Whenever the string "worn" appears in a line below, please copy the line out.
══ GIVEN DATA ══
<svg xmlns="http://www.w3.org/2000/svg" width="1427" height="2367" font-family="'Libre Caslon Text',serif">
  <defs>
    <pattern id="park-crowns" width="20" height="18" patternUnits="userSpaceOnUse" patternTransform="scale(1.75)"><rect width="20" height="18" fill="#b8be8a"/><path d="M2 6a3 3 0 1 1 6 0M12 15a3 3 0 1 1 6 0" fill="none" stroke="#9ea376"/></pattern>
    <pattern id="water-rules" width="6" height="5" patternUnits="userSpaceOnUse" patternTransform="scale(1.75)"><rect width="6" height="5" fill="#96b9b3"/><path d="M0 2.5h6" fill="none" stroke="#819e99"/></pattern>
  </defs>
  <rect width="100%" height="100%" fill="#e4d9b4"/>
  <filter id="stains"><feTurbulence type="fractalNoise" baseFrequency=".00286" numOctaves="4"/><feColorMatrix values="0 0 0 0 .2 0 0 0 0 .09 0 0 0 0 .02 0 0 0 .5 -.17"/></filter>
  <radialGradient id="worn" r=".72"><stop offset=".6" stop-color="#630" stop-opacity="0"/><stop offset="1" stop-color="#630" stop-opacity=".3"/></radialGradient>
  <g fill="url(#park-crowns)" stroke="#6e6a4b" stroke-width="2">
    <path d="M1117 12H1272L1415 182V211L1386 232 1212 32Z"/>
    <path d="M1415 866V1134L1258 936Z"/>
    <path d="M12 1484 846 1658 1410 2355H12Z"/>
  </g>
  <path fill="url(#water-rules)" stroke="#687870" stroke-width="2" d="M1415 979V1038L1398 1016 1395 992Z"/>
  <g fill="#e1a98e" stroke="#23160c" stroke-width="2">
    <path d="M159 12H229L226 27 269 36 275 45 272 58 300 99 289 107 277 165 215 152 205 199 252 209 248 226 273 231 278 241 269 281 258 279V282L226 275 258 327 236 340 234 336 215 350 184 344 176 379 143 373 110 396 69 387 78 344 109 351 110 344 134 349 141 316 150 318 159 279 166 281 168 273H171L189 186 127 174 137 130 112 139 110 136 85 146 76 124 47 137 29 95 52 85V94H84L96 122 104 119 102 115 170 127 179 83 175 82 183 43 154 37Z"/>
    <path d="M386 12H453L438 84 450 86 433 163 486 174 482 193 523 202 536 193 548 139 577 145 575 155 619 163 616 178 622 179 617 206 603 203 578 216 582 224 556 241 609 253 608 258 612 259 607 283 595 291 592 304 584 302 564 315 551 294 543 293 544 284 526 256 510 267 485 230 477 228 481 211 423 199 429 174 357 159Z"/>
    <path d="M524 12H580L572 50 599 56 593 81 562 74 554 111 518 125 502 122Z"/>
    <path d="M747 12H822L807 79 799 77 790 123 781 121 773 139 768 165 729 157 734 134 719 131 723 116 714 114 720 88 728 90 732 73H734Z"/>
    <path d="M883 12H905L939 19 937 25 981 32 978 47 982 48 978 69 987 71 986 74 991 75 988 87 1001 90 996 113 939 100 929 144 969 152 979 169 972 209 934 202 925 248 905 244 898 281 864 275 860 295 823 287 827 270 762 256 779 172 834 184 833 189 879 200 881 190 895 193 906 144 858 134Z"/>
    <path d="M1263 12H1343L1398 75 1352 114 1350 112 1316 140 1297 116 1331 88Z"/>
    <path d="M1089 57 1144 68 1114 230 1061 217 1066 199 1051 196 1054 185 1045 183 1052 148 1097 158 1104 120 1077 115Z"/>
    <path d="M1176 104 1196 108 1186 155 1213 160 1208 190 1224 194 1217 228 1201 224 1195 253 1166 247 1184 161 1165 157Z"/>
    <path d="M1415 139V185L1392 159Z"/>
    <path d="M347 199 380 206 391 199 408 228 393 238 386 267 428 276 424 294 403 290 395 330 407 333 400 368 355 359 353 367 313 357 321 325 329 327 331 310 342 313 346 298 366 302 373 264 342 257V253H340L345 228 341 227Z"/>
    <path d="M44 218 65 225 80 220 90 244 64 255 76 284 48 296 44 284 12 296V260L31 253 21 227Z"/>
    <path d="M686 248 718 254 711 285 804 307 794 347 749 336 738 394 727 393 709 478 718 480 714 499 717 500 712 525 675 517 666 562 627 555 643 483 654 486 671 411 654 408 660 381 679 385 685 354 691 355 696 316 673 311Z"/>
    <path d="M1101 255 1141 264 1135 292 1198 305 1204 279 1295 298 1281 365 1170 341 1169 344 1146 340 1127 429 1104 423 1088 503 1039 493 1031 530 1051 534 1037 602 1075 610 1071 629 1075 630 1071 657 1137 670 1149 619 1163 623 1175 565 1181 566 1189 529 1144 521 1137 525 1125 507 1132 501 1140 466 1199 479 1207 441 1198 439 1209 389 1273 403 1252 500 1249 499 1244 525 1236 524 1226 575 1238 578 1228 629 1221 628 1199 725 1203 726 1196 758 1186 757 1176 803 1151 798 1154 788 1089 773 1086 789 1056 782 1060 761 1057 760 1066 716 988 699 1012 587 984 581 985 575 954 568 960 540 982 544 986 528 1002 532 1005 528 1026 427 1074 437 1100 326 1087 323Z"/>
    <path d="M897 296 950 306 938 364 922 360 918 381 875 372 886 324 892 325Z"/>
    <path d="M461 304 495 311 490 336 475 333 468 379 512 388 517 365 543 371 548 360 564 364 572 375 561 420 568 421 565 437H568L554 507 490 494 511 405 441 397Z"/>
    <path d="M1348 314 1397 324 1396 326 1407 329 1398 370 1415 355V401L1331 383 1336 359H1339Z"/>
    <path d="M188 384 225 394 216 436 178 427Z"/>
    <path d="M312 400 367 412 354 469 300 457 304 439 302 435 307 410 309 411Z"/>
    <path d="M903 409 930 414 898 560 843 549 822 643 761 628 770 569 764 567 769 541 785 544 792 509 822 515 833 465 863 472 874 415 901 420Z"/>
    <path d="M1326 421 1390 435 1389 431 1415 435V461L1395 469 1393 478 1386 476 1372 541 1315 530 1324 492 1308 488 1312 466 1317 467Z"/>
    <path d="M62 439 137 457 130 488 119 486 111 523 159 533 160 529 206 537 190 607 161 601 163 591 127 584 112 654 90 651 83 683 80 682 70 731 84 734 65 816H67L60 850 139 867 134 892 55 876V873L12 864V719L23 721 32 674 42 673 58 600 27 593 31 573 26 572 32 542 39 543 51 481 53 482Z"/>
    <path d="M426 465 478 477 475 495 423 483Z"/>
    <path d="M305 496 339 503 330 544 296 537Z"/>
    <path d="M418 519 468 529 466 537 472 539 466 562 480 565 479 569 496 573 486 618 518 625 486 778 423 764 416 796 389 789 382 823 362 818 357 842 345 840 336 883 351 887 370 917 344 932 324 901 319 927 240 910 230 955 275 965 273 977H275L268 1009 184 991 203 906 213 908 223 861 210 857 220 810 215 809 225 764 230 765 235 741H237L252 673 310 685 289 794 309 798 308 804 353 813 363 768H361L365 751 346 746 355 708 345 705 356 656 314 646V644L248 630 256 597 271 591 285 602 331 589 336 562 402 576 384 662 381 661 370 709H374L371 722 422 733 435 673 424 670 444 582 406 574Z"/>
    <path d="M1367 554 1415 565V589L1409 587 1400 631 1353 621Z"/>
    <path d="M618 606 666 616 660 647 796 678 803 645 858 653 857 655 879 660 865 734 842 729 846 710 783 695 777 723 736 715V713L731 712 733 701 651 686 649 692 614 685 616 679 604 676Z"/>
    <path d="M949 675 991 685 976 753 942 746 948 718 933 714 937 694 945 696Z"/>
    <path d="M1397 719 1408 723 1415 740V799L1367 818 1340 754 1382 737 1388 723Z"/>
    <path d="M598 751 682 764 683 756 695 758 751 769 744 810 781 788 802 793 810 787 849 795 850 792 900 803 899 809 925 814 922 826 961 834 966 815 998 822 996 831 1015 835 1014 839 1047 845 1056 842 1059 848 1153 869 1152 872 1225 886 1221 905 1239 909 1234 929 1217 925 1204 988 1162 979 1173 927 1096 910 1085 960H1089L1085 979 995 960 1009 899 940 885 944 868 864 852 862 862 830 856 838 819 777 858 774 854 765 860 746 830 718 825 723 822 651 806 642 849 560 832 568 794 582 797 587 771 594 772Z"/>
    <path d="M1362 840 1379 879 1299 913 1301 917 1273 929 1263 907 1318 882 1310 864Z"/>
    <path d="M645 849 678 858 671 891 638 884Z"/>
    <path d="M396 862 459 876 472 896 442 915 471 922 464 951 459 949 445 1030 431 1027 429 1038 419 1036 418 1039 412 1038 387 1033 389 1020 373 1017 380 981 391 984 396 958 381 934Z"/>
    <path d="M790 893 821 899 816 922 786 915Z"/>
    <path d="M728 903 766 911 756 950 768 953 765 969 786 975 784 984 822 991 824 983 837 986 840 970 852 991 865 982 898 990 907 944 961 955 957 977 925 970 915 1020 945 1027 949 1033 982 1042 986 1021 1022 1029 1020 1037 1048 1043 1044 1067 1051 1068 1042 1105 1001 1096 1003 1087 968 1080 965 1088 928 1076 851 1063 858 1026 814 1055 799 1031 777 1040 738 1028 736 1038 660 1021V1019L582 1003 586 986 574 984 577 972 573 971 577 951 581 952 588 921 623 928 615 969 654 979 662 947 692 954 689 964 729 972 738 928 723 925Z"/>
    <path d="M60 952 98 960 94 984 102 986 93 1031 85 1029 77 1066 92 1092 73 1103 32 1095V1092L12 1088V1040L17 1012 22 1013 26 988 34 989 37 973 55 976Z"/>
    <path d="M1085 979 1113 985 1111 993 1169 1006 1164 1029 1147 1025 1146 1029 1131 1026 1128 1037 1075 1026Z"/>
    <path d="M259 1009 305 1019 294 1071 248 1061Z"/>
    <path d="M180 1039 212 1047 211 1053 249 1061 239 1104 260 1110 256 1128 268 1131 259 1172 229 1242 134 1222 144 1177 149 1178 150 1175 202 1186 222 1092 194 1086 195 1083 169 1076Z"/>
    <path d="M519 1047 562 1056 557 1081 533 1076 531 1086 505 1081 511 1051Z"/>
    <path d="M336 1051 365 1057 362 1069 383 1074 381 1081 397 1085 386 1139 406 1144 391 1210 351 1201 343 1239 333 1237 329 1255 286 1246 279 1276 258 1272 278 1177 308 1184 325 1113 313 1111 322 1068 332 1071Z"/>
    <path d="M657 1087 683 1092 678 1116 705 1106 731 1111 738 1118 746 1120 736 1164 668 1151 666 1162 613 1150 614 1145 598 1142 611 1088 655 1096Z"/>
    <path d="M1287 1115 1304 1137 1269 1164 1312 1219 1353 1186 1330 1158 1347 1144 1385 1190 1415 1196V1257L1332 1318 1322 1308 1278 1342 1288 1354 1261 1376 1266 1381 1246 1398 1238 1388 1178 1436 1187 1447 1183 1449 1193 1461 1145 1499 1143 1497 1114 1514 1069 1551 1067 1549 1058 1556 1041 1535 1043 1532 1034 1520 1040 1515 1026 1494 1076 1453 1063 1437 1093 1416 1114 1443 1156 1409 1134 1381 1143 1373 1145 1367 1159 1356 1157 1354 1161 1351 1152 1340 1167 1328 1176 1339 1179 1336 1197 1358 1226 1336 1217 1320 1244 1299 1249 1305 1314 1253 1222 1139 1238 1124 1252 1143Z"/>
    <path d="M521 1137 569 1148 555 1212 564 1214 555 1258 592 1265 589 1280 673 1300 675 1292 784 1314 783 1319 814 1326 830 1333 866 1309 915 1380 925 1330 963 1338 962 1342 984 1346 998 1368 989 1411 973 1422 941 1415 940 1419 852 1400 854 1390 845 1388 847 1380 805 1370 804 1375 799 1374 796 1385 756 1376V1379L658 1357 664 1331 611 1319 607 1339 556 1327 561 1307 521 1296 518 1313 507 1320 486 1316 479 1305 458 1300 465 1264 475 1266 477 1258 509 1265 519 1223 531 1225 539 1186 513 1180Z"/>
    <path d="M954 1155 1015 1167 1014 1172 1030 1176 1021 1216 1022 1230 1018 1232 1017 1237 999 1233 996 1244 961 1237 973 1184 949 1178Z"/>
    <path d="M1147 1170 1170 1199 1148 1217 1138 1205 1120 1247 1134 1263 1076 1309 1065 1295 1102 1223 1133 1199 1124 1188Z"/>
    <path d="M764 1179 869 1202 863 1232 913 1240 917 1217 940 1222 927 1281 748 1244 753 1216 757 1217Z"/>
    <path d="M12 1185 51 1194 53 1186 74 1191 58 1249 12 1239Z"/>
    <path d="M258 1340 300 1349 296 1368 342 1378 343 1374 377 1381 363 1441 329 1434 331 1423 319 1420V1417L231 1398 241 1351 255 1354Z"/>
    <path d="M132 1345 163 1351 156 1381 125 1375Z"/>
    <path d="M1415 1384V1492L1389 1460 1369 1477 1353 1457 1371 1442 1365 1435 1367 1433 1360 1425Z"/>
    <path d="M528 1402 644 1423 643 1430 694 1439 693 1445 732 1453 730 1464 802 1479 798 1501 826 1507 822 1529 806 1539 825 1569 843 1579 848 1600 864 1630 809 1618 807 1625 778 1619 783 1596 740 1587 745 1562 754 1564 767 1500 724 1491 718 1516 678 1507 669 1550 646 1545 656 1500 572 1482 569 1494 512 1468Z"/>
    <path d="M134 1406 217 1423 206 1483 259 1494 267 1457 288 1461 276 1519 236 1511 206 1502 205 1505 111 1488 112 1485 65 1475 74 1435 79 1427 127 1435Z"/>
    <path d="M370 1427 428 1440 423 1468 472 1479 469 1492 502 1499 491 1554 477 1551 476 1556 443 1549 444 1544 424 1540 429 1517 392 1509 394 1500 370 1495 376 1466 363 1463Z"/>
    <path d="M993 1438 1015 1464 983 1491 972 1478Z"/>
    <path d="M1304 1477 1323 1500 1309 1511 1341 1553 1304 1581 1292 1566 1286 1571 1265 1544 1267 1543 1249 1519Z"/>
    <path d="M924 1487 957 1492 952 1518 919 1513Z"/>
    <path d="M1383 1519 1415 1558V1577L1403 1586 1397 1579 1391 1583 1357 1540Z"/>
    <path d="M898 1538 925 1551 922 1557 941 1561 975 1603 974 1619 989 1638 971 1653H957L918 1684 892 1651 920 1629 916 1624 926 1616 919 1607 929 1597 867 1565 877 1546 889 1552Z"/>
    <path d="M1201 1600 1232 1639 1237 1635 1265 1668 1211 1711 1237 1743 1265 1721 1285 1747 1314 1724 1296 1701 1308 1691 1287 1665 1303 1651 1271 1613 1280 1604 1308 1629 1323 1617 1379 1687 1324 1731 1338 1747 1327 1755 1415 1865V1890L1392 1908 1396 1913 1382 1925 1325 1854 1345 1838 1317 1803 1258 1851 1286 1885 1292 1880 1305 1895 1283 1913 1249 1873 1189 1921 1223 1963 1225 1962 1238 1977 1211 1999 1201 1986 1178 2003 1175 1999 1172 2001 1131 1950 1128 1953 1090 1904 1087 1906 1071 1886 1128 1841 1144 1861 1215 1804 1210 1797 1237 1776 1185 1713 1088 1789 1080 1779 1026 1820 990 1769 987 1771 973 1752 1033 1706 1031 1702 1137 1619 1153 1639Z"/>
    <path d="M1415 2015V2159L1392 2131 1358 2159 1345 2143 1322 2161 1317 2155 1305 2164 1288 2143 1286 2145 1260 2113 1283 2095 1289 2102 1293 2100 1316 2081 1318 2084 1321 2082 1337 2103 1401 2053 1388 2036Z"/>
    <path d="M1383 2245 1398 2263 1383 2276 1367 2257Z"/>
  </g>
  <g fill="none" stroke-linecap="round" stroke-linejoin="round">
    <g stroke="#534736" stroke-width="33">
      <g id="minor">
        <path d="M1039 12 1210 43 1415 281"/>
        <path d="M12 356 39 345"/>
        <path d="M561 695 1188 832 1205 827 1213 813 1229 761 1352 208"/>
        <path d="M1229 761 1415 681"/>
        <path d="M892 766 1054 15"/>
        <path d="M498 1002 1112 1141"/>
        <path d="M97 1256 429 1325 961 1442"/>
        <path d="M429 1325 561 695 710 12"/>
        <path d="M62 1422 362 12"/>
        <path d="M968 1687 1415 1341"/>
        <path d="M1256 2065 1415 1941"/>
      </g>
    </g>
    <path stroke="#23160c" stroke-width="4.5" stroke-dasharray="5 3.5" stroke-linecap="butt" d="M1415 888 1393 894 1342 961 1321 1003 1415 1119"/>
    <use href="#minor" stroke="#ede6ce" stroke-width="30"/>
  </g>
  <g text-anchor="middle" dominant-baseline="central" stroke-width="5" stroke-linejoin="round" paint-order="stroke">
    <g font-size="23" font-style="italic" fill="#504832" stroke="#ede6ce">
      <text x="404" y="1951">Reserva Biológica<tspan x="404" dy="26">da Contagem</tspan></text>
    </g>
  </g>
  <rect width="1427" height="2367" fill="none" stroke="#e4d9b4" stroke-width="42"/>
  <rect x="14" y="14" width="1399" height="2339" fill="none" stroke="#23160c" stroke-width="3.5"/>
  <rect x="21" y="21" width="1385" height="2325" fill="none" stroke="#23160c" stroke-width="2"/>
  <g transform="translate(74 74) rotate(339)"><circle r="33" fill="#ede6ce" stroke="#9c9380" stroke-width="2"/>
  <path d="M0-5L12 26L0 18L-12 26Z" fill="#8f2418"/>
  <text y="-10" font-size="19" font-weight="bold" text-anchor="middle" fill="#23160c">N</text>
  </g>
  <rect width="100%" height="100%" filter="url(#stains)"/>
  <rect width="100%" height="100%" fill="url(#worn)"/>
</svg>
═══
TASK OUTPUT
  <radialGradient id="worn" r=".72"><stop offset=".6" stop-color="#630" stop-opacity="0"/><stop offset="1" stop-color="#630" stop-opacity=".3"/></radialGradient>
  <rect width="100%" height="100%" fill="url(#worn)"/>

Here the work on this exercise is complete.